A famed Seattle home once at the center of a David versus Goliath battle will be auctioned next month.
The home was once owned by Edith Macefield, who became a local hero when she refused to sell the property to be razed by developers.
The Seattle Post-Intelligencer reported Tuesday that the current owner of the one-story home owes $185,956.04 on the property. Macefield died at 86 in 2008 and the property has changed hands twice since then. Its current owner, Reach Returns, has until March 13 to pay the debt, the report said.
It's a well-known story: Macefield refused $1 million for her 1,000-square-foot, circa 1900 house, so the developer of Ballard Blocks built the retail and office building around it, blank walls rising on three sides.
Construction superintendent Barry Martin befriended Macefield, who willed her house to him before her death.
Ballard Blocks, a retail real estate company, which may end up buying the property after all, takes up most of the block between 14th and 15th avenues northwest, and Northwest 46th Street and Northwest Ballard Way. The Associated Press reported that the home is now between an LA Fitness and a Trader Joe's.

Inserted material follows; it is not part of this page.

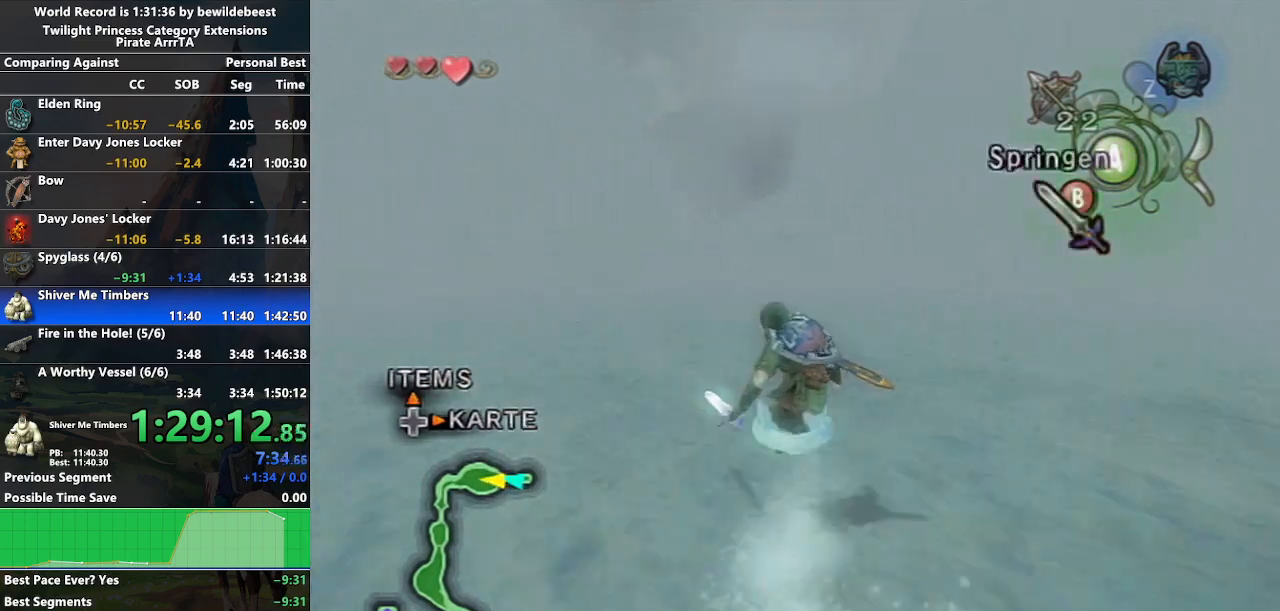
{"buttons": [], "left_stick": "center", "right_stick": "center", "events": [[50, "left_stick", "down"], [117, "left_stick", "left"], [183, "B", "down"], [217, "left_stick", "up-right"], [300, "B", "up"], [317, "left_stick", "center"]]}
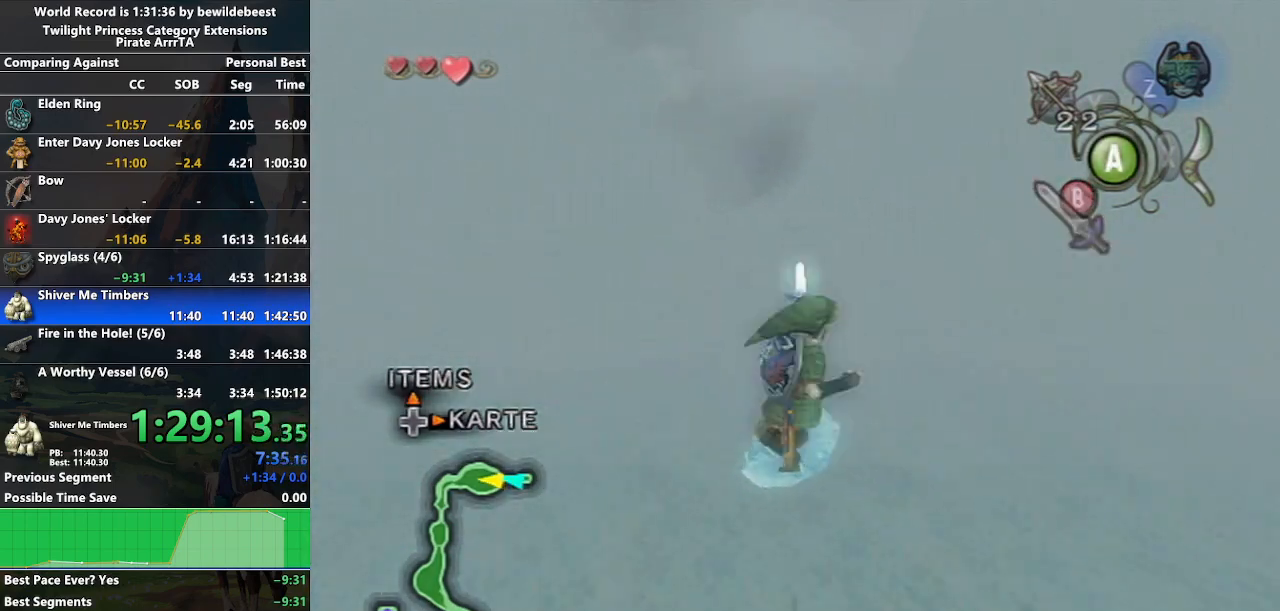
{"buttons": [], "left_stick": "up-left", "right_stick": "center", "events": [[67, "left_stick", "up-left"]]}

Macefield's house was known in the area for its collection of ceramic cats, dogs and pigs in the window, light bulb on over the front door, a can of uncollected trash out front beside her uprooted handicapped parking sign, buds emerging on the tree between her sidewall and the white plywood fence that still serves as the border between her property and buildings.
The house has taken on a life of its own, and was once used by Disney to promote the movie “Up,” according to the report.